═══ GIVEN TEXT ═══

This afternoon I saw my son, three years old, do the "dead man's float" at Wood Lake Nature Center. He was fully clothed. It was not on purpose.
That image is seared in my brain at the moment, because I remember nothing between that and being waist-deep in muck, hauling him out. We had been walking along the marsh for half an hour on a wide path and some boardwalk. Johann's favorite activity was to break off a dead piece of cattail or marsh grass and throw it in the water, as if he were expecting it to float downstream as it would in the creek. J kept doing it again and again, as if expecting a different result.
Somehow, he found the one place along the path where there was no railing, a steep drop-off to the water and nothing in the way. I was literally two steps and way and saw him lose his balance, but couldn't grab him. It was maybe three feet to the water's surface and another three-plus feet of water.
We're all fine. He didn't break his neck, hit his head, or harm any limbs. He didn't breathe or swallow enough marsh water to make him sick. It was warm enough that nobody got hypothermia walking back to the car. Johann did, however, get a little hysterical when I suggested he get in the warm bathtub to clean up (and this is a boy who LOVES baths).

═══ DATA UNDER STUDY ═══

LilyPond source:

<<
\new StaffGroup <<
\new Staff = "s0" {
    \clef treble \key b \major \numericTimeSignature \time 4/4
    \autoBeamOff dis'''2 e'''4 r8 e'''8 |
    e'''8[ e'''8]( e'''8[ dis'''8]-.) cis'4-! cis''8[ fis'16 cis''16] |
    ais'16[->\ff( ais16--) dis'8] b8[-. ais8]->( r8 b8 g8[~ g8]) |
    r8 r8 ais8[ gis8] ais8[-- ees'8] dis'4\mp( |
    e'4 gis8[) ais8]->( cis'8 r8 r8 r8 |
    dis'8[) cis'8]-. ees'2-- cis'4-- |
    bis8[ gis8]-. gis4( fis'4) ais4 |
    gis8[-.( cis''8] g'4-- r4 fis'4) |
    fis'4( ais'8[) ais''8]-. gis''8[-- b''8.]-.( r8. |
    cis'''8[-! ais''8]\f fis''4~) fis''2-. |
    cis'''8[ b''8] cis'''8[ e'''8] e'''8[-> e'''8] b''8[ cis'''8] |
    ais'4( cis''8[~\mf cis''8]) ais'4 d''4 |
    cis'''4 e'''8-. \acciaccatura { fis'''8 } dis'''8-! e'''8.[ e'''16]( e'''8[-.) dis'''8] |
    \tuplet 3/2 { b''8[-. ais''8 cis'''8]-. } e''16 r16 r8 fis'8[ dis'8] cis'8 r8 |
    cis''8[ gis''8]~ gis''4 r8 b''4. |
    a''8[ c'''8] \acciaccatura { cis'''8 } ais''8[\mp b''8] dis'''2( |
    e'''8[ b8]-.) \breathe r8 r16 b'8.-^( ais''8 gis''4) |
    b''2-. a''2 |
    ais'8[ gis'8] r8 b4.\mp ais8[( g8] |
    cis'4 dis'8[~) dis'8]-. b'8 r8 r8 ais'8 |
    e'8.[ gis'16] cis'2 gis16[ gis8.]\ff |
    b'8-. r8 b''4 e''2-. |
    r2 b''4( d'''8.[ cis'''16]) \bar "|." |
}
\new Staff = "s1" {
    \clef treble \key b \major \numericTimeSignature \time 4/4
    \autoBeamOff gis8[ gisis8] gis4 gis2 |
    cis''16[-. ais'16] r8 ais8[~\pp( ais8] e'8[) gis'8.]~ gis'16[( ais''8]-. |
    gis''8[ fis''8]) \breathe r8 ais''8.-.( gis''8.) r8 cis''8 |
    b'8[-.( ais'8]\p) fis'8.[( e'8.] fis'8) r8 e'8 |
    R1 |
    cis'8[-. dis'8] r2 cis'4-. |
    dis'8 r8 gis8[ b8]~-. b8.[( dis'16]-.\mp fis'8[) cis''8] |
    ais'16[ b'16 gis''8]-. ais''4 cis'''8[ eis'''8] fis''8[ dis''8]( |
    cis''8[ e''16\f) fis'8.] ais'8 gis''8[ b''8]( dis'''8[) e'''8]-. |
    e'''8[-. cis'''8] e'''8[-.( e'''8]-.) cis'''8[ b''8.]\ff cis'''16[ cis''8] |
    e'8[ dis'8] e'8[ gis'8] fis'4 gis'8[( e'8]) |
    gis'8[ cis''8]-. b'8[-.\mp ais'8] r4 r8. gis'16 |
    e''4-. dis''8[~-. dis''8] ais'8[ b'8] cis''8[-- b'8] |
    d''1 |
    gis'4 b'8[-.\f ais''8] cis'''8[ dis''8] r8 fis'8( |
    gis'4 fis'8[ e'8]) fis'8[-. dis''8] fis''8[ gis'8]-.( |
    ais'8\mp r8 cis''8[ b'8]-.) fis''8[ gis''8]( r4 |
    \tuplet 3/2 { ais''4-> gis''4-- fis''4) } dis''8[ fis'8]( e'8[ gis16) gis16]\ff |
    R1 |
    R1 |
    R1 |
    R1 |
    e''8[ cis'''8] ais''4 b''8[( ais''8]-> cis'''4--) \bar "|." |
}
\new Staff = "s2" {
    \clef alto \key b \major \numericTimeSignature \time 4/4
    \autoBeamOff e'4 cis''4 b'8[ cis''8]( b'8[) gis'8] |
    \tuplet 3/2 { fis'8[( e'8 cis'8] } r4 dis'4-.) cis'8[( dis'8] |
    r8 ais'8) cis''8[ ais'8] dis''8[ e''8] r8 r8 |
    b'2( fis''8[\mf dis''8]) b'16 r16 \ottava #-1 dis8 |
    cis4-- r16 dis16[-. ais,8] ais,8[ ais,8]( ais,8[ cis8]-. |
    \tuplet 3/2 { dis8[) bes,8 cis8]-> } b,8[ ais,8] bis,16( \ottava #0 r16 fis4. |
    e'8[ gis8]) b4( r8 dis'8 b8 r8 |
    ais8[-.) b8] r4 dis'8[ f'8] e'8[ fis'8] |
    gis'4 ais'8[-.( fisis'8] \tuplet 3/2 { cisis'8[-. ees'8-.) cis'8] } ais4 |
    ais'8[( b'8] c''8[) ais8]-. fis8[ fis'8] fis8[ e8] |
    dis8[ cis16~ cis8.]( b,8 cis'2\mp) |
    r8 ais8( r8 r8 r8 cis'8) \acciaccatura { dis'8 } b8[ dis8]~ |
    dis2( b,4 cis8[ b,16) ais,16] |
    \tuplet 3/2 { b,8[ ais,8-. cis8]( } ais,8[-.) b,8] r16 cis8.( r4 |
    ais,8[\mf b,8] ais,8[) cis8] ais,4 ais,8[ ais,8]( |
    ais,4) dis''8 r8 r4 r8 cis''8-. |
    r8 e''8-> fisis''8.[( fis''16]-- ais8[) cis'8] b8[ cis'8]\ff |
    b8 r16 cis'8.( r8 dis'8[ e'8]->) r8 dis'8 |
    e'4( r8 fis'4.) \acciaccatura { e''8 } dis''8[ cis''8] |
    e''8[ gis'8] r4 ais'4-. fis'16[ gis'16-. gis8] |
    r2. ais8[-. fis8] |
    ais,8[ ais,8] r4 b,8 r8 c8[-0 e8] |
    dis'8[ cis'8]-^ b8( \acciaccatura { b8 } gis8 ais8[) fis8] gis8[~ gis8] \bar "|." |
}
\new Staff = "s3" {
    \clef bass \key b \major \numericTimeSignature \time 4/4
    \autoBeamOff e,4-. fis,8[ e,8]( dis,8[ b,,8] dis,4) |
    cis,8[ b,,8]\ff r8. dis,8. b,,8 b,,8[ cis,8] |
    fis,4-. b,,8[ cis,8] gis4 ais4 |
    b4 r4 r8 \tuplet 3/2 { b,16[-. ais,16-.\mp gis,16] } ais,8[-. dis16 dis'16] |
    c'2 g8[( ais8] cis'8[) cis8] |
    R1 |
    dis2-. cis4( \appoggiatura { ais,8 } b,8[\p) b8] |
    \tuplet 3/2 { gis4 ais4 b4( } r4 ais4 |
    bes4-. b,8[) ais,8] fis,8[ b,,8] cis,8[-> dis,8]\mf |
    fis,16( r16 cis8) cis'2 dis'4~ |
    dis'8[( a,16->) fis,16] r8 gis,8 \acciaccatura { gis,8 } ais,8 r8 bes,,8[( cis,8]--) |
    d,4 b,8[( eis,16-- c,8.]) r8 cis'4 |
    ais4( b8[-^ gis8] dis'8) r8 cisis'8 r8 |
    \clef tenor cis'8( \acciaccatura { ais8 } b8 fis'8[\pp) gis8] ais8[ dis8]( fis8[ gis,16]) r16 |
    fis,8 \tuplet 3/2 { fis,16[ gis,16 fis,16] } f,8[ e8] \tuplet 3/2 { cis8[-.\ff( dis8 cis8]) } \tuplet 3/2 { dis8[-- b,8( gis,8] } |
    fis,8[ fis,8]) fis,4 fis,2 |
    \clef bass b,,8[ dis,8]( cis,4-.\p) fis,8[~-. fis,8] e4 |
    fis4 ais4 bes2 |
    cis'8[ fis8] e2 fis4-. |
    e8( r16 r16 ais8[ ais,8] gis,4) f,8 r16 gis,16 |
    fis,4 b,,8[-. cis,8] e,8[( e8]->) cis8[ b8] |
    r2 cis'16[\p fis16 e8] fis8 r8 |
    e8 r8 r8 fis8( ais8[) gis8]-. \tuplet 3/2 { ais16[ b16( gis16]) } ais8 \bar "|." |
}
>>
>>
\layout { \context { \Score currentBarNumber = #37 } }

═══

(YOUR TASKS):
1/ Set down, word for word, the part of the marsh story starting with "That image is" and going on through "a different result.".
2/ Resume the story of the child's fall into the marsh, picking up right after its last sentence.

(OUTPUTS BY TASK):
1/
That image is seared in my brain at the moment, because I remember nothing between that and being waist-deep in muck, hauling him out. We had been walking along the marsh for half an hour on a wide path and some boardwalk. Johann's favorite activity was to break off a dead piece of cattail or marsh grass and throw it in the water, as if he were expecting it to float downstream as it would in the creek. J kept doing it again and again, as if expecting a different result.

2/
We tried processing a bit verbally, but it's tough with a 3-year old.
"Did you lose your balance and fall in?" "What's my balance?"
There has been much rich conversation today about upcoming sabbaticals, sabbath, and pastoral ministry. My favorite definition so far, from David Wood, one of our co-facilitators: " A sabbatical is a time when all that has been 'background' to your ministry -- your own spiritual life, your family, the origins of your call, your passions -- is given time to be foreground, while the foreground of ministry -- the tasks of preaching and pastoral care and administration -- drop away for a time." Exactly.
On another, crankier note, I was reminded again how little we know about doing ministry in the era of co-parenting and new gender roles. Eugene Peterson is often held up as a model for how one can be in parish ministry while still doing serious reading and writing. Here's a man who served a congregation for 28 years, with only one sabbatical in the midst of it, and still wrote countless books. His secrets? Well, he clearly had a strong vision of the ministry of the laity and handed over many tasks to his members. But there's another thing -- he has a wife, one who clearly was happy to take the traditional role of pastor's wife and see that as a calling.
Well, I don't have a wife. I have an active father to my children, but definitely no wife, and not one eager to be an upfront pastor's spouse either (not that anyone at my congregation expects that of him). It's really hard for me not to be resentful of the many men in generations past -- and quite a few still today -- whose careers benefit from the fact that their spouses have willingly picked up the slack.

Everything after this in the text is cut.